# OBJECTIVE
Could you copy out all the entries below, swapping "this image" for "the scan" everywhere and keeping everything else the same, but omitting the pictures?

# EXTRACTED RECORDS

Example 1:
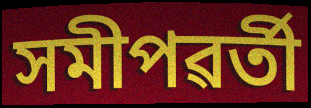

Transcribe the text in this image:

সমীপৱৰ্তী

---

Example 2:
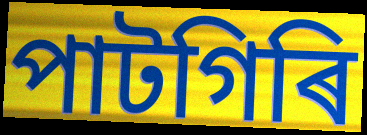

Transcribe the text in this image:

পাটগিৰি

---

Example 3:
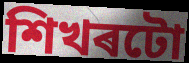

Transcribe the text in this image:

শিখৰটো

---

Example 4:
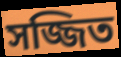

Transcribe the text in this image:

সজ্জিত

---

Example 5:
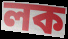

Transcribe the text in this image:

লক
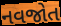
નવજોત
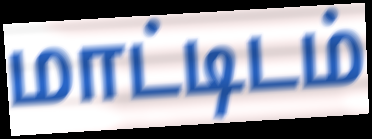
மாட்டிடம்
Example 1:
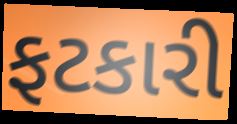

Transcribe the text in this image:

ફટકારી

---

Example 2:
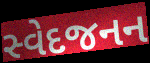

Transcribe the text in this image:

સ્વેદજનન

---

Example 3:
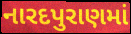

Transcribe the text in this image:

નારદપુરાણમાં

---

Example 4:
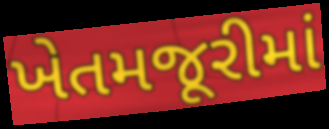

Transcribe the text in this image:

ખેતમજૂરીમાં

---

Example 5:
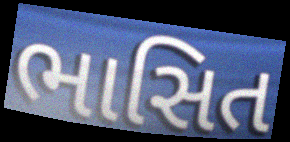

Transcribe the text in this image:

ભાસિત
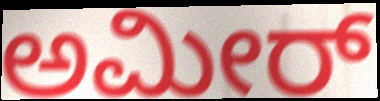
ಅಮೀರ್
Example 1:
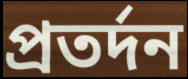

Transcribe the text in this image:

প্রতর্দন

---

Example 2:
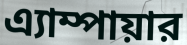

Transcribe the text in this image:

# SOLUTION TO THE EXERCISE
Example 1:

Transcribe the text in the scan:

সমীপৱৰ্তী

---

Example 2:

Transcribe the text in the scan:

পাটগিৰি

---

Example 3:

Transcribe the text in the scan:

শিখৰটো

---

Example 4:

Transcribe the text in the scan:

সজ্জিত

---

Example 5:

Transcribe the text in the scan:

লক
નવજોત
மாட்டிடம்
Example 1:

Transcribe the text in the scan:

ફટકારી

---

Example 2:

Transcribe the text in the scan:

સ્વેદજનન

---

Example 3:

Transcribe the text in the scan:

નારદપુરાણમાં

---

Example 4:

Transcribe the text in the scan:

ખેતમજૂરીમાં

---

Example 5:

Transcribe the text in the scan:

ભાસિત
ಅಮೀರ್
Example 1:

Transcribe the text in the scan:

প্রতর্দন

---

Example 2:

Transcribe the text in the scan:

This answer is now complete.